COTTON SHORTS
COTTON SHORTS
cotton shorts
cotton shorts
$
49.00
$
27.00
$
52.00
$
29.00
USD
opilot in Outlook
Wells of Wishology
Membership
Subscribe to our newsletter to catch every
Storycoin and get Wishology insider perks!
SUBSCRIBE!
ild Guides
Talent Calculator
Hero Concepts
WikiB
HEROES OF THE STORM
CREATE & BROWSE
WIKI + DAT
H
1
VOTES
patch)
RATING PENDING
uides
━━━
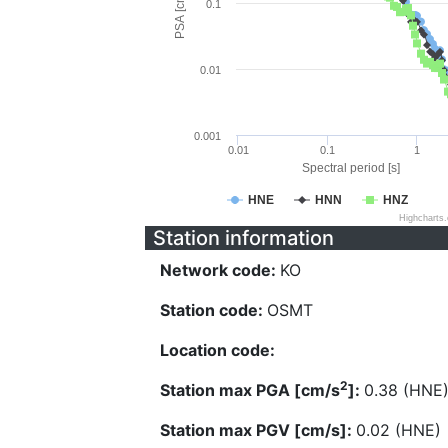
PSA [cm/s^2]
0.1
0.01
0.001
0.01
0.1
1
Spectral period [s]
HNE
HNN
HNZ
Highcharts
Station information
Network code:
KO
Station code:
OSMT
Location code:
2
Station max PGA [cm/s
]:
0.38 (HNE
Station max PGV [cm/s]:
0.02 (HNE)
━━━
» ASSIGNMENT: How many lines in the items above contain the string "Station"? Case must match, and reply with the number alone.

» YOUR RESPONSE: 4